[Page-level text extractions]
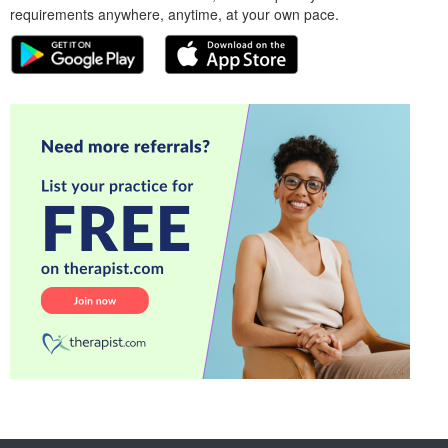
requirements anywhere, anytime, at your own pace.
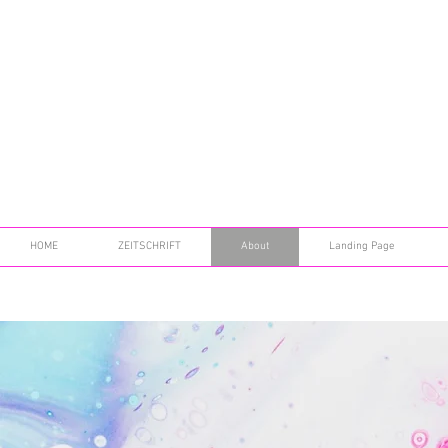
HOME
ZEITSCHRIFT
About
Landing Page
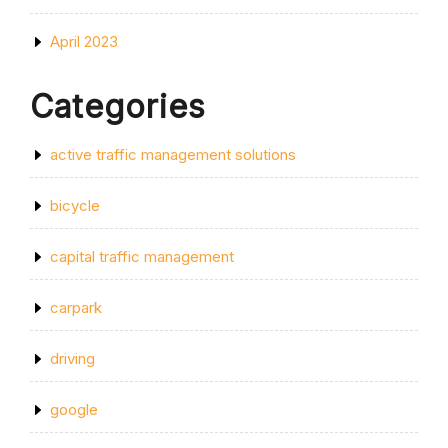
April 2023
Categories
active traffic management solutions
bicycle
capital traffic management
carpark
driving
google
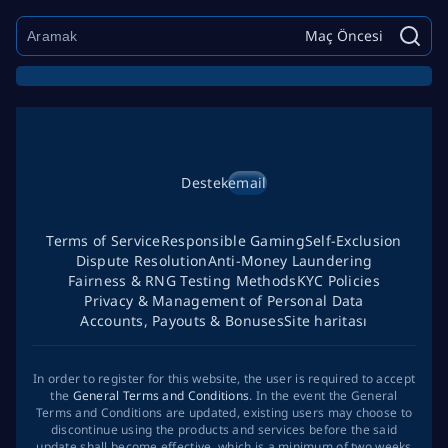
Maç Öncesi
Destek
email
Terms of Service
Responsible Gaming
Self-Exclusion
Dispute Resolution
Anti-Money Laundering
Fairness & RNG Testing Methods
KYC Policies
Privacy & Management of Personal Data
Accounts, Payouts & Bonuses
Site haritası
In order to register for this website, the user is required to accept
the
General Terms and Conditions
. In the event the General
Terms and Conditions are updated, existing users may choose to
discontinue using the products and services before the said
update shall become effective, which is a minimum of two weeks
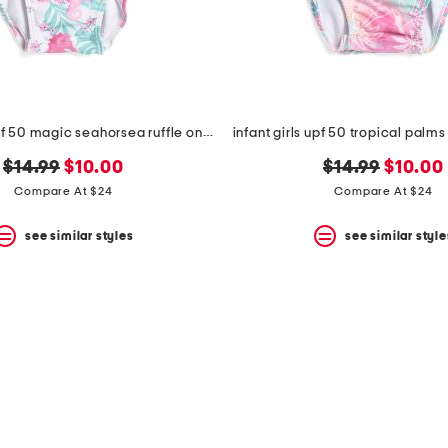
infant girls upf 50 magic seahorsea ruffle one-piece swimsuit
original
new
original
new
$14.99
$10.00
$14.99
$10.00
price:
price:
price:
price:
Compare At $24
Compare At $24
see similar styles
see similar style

• [Work to be completed] Find the word "Terms" in the data and copy out each line where it turns up.

• [Completed exercise]
Terms of Service
General Terms and Conditions
Terms and Conditions are updated, existing users may choose to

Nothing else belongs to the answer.